On 1/26/14, 11:19 AM, Jordi Sayol wrote:
El 26/01/14 16:23, Dejan Lekic ha escrit:
On Wednesday, 22 January 2014 at 08:25:05 UTC, Jordi Sayol wrote:
El 22/01/14 02:06, Andrew Edwards ha escrit:
On 1/21/14, 6:02 PM, Jordi Sayol wrote:
El 21/01/14 23:29, Brad Anderson ha escrit:
      #.###.~b#  ==> 2.065.b1  // beta
      #.###.~rc# ==> 2.065.rc1 // release candidate
      #.###.0   ==> 2.065.0   // initial release
      #.###.#   ==> 2.065.1   // hotfix


On Debian, "2.065.rc1" is bigger than "2.065.0", so if "dmd_2.065.rc1-0_amd64.deb" is installed and 
you try to upgrade to "dmd_2.065.0-0_amd64.deb", system will answer something like "You have installed a newer 
version".

No problem if these deb packages are for internal use and test, but not for a 
public download.

$ dpkg --compare-versions "2.065.0" gt "2.065.rc1" && echo "Bigger" || echo "Not 
bigger"


Apparently the same problem exists on FreeBSD. The first solution that comes to 
mind is to prefix the qualifiers for betas and release candidates with a tilde. 
As such:

     2.065~b1
     2.065~rc1

or:

     2.065.~b1
     2.065.~rc1

This solution works on both Ubuntu and FreeBSD but I'm not sure it is the right 
one.
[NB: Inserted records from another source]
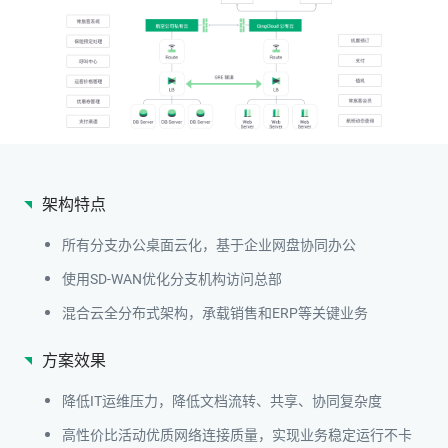
架构特点
所有分支办公桌面云化，基于企业网盘协同办公
使用SD-WAN优化分支机构访问总部
混合云全分布式架构，承载销售和ERP等关键业务
方案效果
降低IT运维压力，降低文档流转、共享、协同复杂度
高性价比活动优质网络连接质量，实现业务稳定运行不卡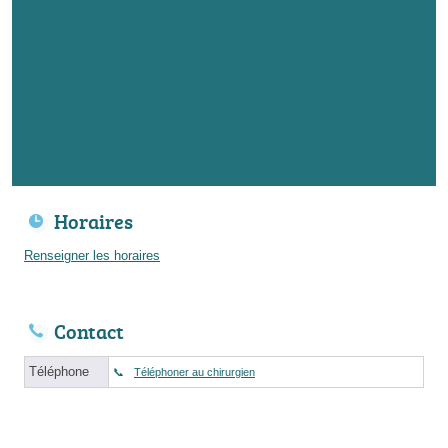
Horaires
Renseigner les horaires
Contact
Téléphone
Téléphoner au chirurgien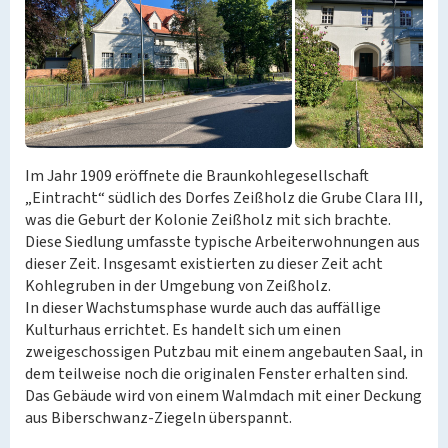
Im Jahr 1909 eröffnete die Braunkohlegesellschaft
„Eintracht“ südlich des Dorfes Zeißholz die Grube Clara III,
was die Geburt der Kolonie Zeißholz mit sich brachte.
Diese Siedlung umfasste typische Arbeiterwohnungen aus
dieser Zeit. Insgesamt existierten zu dieser Zeit acht
Kohlegruben in der Umgebung von Zeißholz.
In dieser Wachstumsphase wurde auch das auffällige
Kulturhaus errichtet. Es handelt sich um einen
zweigeschossigen Putzbau mit einem angebauten Saal, in
dem teilweise noch die originalen Fenster erhalten sind.
Das Gebäude wird von einem Walmdach mit einer Deckung
aus Biberschwanz-Ziegeln überspannt.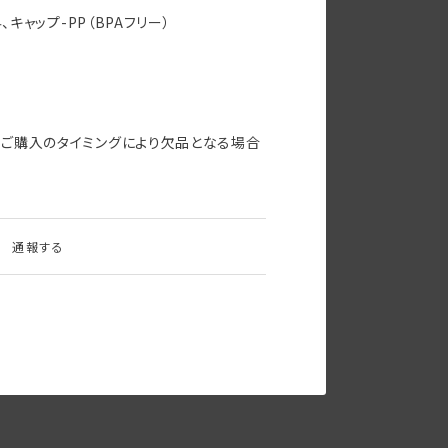
、キャップ-PP（BPAフリー）
ご購入のタイミングにより欠品となる場合
通報する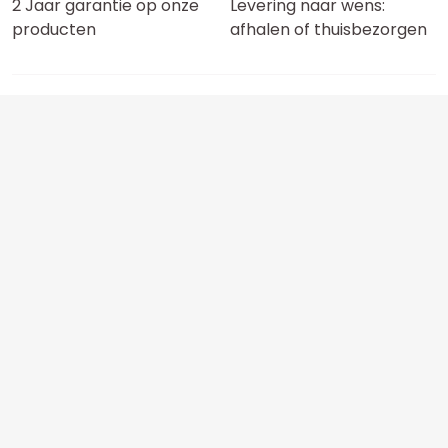
2 Jaar garantie op onze
Levering naar wens:
producten
afhalen of thuisbezorgen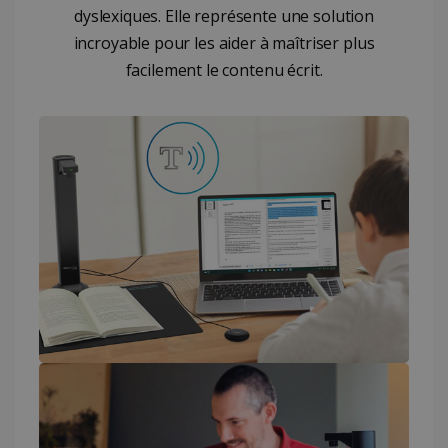
dyslexiques. Elle représente une solution
incroyable pour les aider à maîtriser plus
facilement le contenu écrit.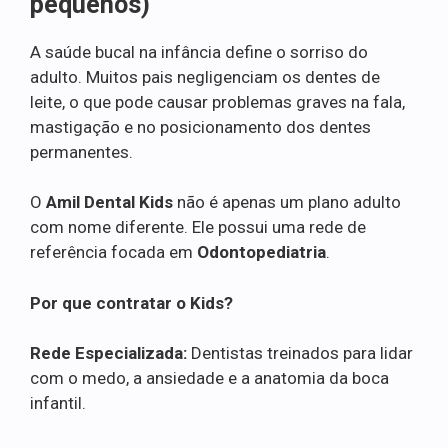
pequenos)
A saúde bucal na infância define o sorriso do
adulto. Muitos pais negligenciam os dentes de
leite, o que pode causar problemas graves na fala,
mastigação e no posicionamento dos dentes
permanentes.
O
Amil Dental Kids
não é apenas um plano adulto
com nome diferente. Ele possui uma rede de
referência focada em
Odontopediatria
.
Por que contratar o Kids?
Rede Especializada:
Dentistas treinados para lidar
com o medo, a ansiedade e a anatomia da boca
infantil.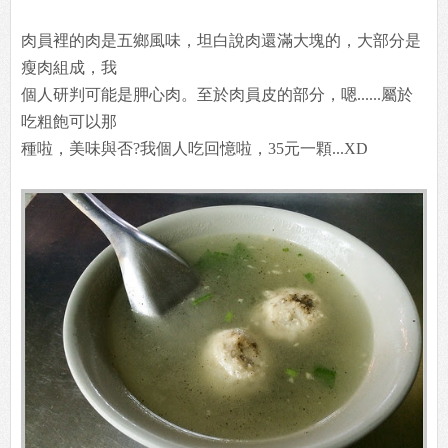
肉員裡的肉是五鄉風味，坦白說肉還滿大塊的，大部分是
瘦肉組成，我
個人研判可能是胛心肉。至於肉員皮的部分，嗯......屬於
吃粗飽可以那
種啦，美味與否?我個人吃回憶啦，35元一顆...XD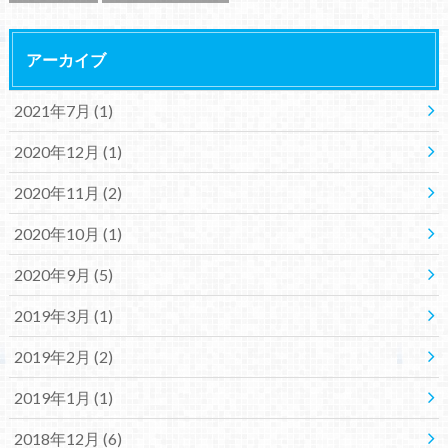
アーカイブ
2021年7月 (1)
2020年12月 (1)
2020年11月 (2)
2020年10月 (1)
2020年9月 (5)
2019年3月 (1)
2019年2月 (2)
2019年1月 (1)
2018年12月 (6)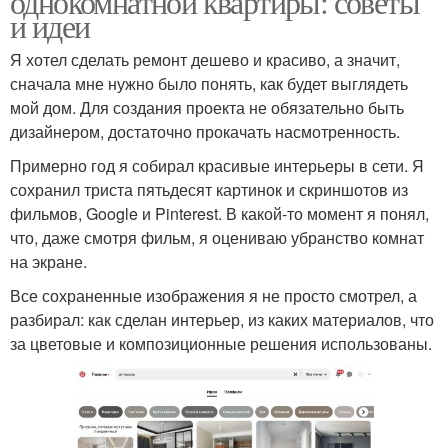
однокомнатной квартиры: советы
и идеи
Я хотел сделать ремонт дешево и красиво, а значит,
сначала мне нужно было понять, как будет выглядеть
мой дом. Для создания проекта не обязательно быть
дизайнером, достаточно прокачать насмотренность.
Примерно год я собирал красивые интерьеры в сети. Я
сохранил триста пятьдесят картинок и скриншотов из
фильмов, Google и Pinterest. В какой-то момент я понял,
что, даже смотря фильм, я оцениваю убранство комнат
на экране.
Все сохраненные изображения я не просто смотрел, а
разбирал: как сделан интерьер, из каких материалов, что
за цветовые и композиционные решения использованы.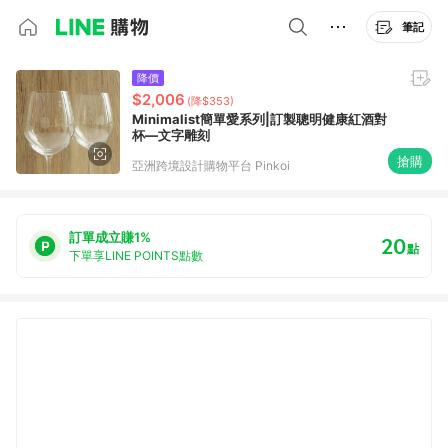
筆記
降價
$2,006
(降$353)
Minimalist簡單愛系列|訂製聰明健康紅酒對
杯—文字雕刻
搶購
亞洲跨境設計購物平台 Pinkoi
訂單成立賺1%
20
點
下單享LINE POINTS點數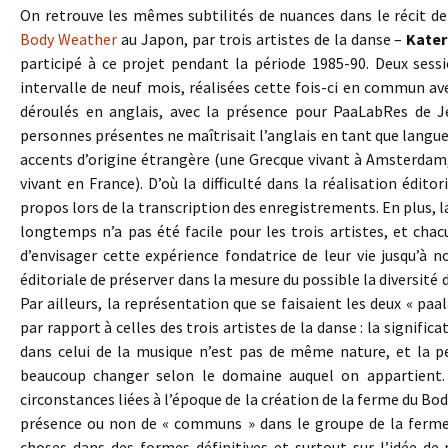
On retrouve les mêmes subtilités de nuances dans le récit de
Body Weather
au Japon, par trois artistes de la danse –
Kater
participé à ce projet pendant la période 1985-90. Deux sess
intervalle de neuf mois, réalisées cette fois-ci en commun a
déroulés en anglais, avec la présence pour PaaLabRes de Je
personnes présentes ne maîtrisait l’anglais en tant que langue
accents d’origine étrangère (une Grecque vivant à Amsterdam,
vivant en France). D’où la difficulté dans la réalisation éditor
propos lors de la transcription des enregistrements. En plus, l
longtemps n’a pas été facile pour les trois artistes, et chacu
d’envisager cette expérience fondatrice de leur vie jusqu’à no
éditoriale de préserver dans la mesure du possible la diversité d
Par ailleurs, la représentation que se faisaient les deux « pa
par rapport à celles des trois artistes de la danse : la signif
dans celui de la musique n’est pas de même nature, et la p
beaucoup changer selon le domaine auquel on appartient. L
circonstances liées à l’époque de la création de la ferme du Bo
présence ou non de « communs » dans le groupe de la ferme 
choses dans des formes définitives et surtout sur l’idée de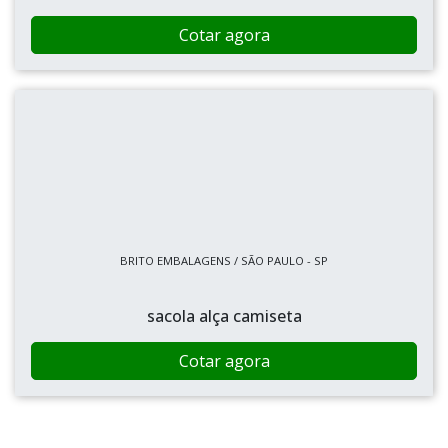
Cotar agora
BRITO EMBALAGENS / SÃO PAULO - SP
sacola alça camiseta
Cotar agora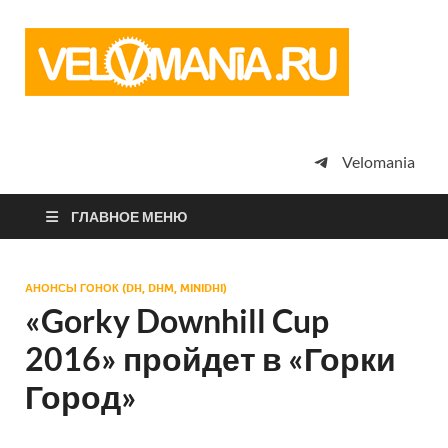
Vel
Сообщество
профессион
велоспорта,
энтузиастов
велотуризма
Velomania
просто
любителей
велосипедов
ГЛАВНОЕ МЕНЮ
АНОНСЫ ГОНОК (DH, DHM, MINIDHI)
«Gorky Downhill Cup
2016» пройдет в «Горки
Город»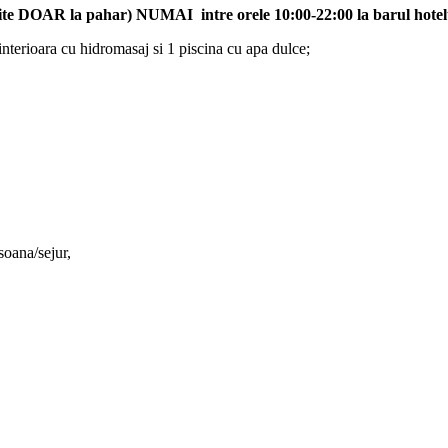
vite DOAR la pahar
)
NUMAI
intre orele 10:00-22:00 la
barul hotel
1 interioara cu hidromasaj si 1 piscina cu apa dulce;
soana/sejur,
Suggestions are welcomed.

I prefer:

2.65~b1
2.65~rc1

because "2.65.0" and "2.65" are bigger than "2.65~rc1", regardless if 
"qualifier" number is present or not in final release version.

I think that, as much as possible, we should use exactly the same version 
string for all installers, zip, deb, rpm, dmg, etc.
So if there is no problem on OSX, Windows, etc. I propose this versioning 
scheme:

#.#~b#  ==> 2.65~b1  // beta
#.#~rc# ==> 2.65~rc1 // release candidate
#.#.#   ==> 2.65.0   // initial release
#.#.#   ==> 2.65.1   // hotfix

I do not like the tilda scheme above. Because it does not conform to the 
major.minor.micro-qualifier scheme.

Before I propose another scheme, let me list some assumptions:

1) We will never have more than 3 release candidates.
2) Same goes for betas. You rarely see more than two beta releases for certain 
upcoming release of a product.

Therefore I propose the following (if it is "compatible" with FreeBSD and Debian) simple 
solution. We simply move beta and rc into the "qualifier".

So, we have:
2.065.0 (release)
2.065.0-rc2 (release candidate)
2.065.0-b1 (beta one)

This makes more sense IMHO.



This scheme was already proposed by Leandro Lucarella, and I like it.
http://forum.dlang.org/thread/lbmru9$290b$1...@digitalmars.com#post-20140122001903.GE23332:40llucax.com.ar
It only differs by leading zero on minor number, which can be cleanly removed.

Anyway, tilde is still mandatory on Debian packages due to upgrade reasons, so 
we can apply the Leandro's solution too:
s/-/~/

Regards,


Jordi, I need you to explain this. You wrote the scripts for the pkg installers right? What happens when you pass a version number containing a "-" to dmd_rpm.sh? I'll tell you:

        Building for target platforms: i386
        Building for target i386
        error: line 2: Illegal character '-' in: Version: 2.065.0-b2

I initially changed the naming convention because of errors like these cropping up all over your scripts. Change it to '~' and it craps out on another one of your scrips for a different package. Multiple other

My question is, what is the proper version scheme that fits all the systems that you are trying to make these packages for? This one obviously does not work for at lease one of them.